Quando uma mulher está fazendo um pitch[apresentação] a um investidor, em muitos casos, é preterida, uma vez que avaliada por uma banca só de homens ou com réguas muito masculinas. O jeito padrão de dar crédito é olhar o histórico bancário. Mas muitas mulheres têm essas informações atreladas a algum homem. Se ela usava a conta com outro titular, acabaria não tendo os requisitos para concessão de crédito. Portanto, essa questão de bancarização feminina e de como mudamos essa régua são fundamentais. Hoje, no Brasil, por exemplo, o Banco Central não desagrega alguns indicadores por gênero. Então, esse tema será prioridade para o W20 em 2024.

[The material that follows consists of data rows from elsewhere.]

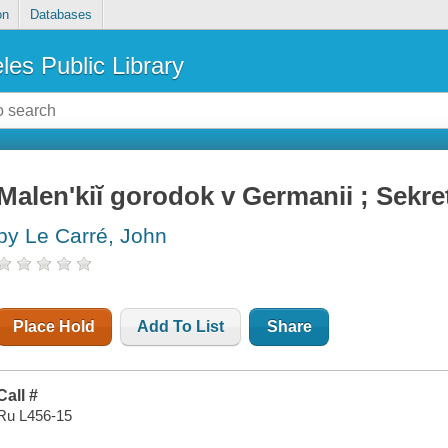
on
Databases
les Public Library
Malenʹkiĭ gorodok v Germanii ; Sekre
by Le Carré, John
Place Hold
Add To List
Share
Call #
Ru L456-15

Atualmente, o Brasil não tem legislação de porcentual de compras públicas que deveriam vir de negócios de mulheres, tampouco políticas que obriguem empresas a comprar desses empreendimentos. Há países mais avançados, e da América Central, que contam com políticas em relação a isso. Quanto a crédito e investimentos, não temos números de como as mulheres acessam ou recebem aportes financeiros. Desagregar esses dados seria uma primeira legislação que poderia existir, por exemplo, porque se não sabemos onde estamos de uma forma macro, como vamos poder traçar políticas? A primeira começaria por obter dados. Com isso, seria possível pensar em outras ações de incentivo. Fornecer crédito subsidiado e microcrédito também é importante. O governo pode, por exemplo, dedicar um valor que, administrado da forma correta, possa chegar a esses negócios e fazer com que eles tenham melhores condições para crescer.

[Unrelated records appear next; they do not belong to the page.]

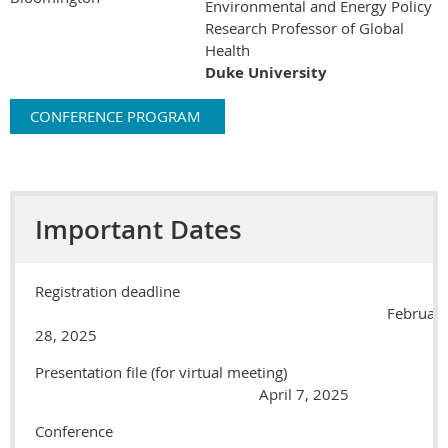
Environmental and Energy Policy
Research Professor of Global
Health
Duke University
CONFERENCE PROGRAM
Important Dates
Registration deadline
Februar
28, 2025
Presentation file (for virtual meeting)
April 7, 2025
Conference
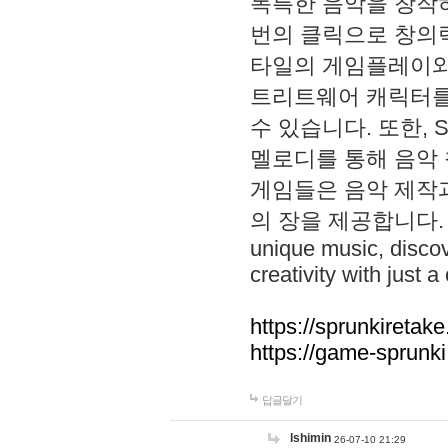
독특한 음악을 창작하
번의 클릭으로 창의력을 발
타일의 게임플레이와 S
트리트웨어 캐릭터를
수 있습니다. 또한, S
멜로디를 통해 음악
게임들은 음악 제작
의 장을 제공합니다. Explo
unique music, disco
creativity with just a 
https://sprunkiretake
https://game-sprunk
답글달기
lshimin
26-07-10 21:29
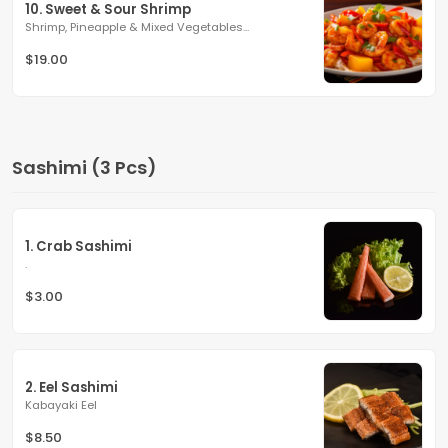
10. Sweet & Sour Shrimp
Shrimp, Pineapple & Mixed Vegetables...
$19.00
Sashimi (3 Pcs)
1. Crab Sashimi
.
$3.00
2. Eel Sashimi
Kabayaki Eel
$8.50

Uma política pública que afetaria o setor privado poderia ser em relação ao porcentual de mulheres ou grupos minoritários em conselhos de administração. Há uma legislação que tramita há anos no Congresso e no Senado que prevê 30% de mulheres em conselhos de empresas públicas ou de capital misto em que o governo tenha participação, mas nunca avançou.

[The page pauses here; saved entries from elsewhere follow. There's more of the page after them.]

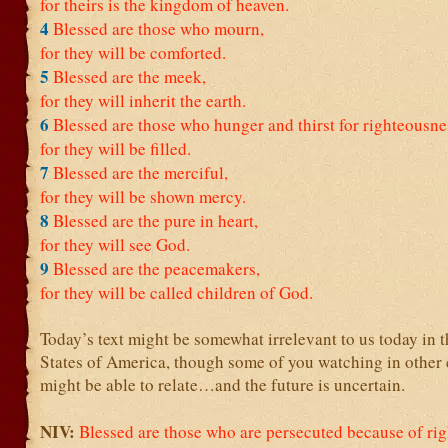
for theirs is the kingdom of heaven.
4
Blessed are those who mourn,
for they will be comforted.
5
Blessed are the meek,
for they will inherit the earth.
6
Blessed are those who hunger and thirst for righteousne
for they will be filled.
7
Blessed are the merciful,
for they will be shown mercy.
8
Blessed are the pure in heart,
for they will see God.
9
Blessed are the peacemakers,
for they will be called children of God.
Today’s text might be somewhat irrelevant to us today in 
States of America, though some of you watching in other 
might be able to relate…and the future is uncertain.
NIV:
Blessed are those who are persecuted because of ri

A pandemia escancarou como a tarefa do cuidado sobrecarrega, na maioria das famílias, as mulheres, as mais atingidas pelo desemprego. Hoje, mesmo que os níveis de desemprego tenham voltado a patamares parecidos aos de anos anteriores, há mulheres que ainda não conseguiram voltar ao mercado. Essa questão do suporte, do cuidado, da melhor divisão de tarefas e de garantir infraestrutura e apoio nessas atividades, é fundamental para que todas possam exercer a própria potencialidade e, também, para igualar como elas são olhadas pelo mercado.
Exato. Quantas mulheres já foram questionadas em entrevistas de emprego se estavam grávidas ou se pretendiam ter filhos? O homem nunca é questionado se cuida bem da saúde ou se faz esporte de alto risco, por exemplo. O empregador não deveria misturar as coisas quando se fala do dia de afastamento, porque, ao ser mãe, a mulher está contribuindo não só para a família dela, mas para toda sociedade. Países com pirâmide invertida, que é o que está acontecendo no Brasil agora, encontram uma série de problemas nesse sentido. Vamos esperar que essas dificuldades se concretizem para pensar no incentivo às pessoas a ter filhos, como no caso do Japão e de outros países europeus, ou vamos assegurar a quem queira filhos os incentivos necessários para conseguir criá-los? Quando a sociedade cuida bem das suas crianças e das pessoas mais velhas, gasta menos com saúde. Temos uma sociedade muito mais saudável, em todos os sentidos.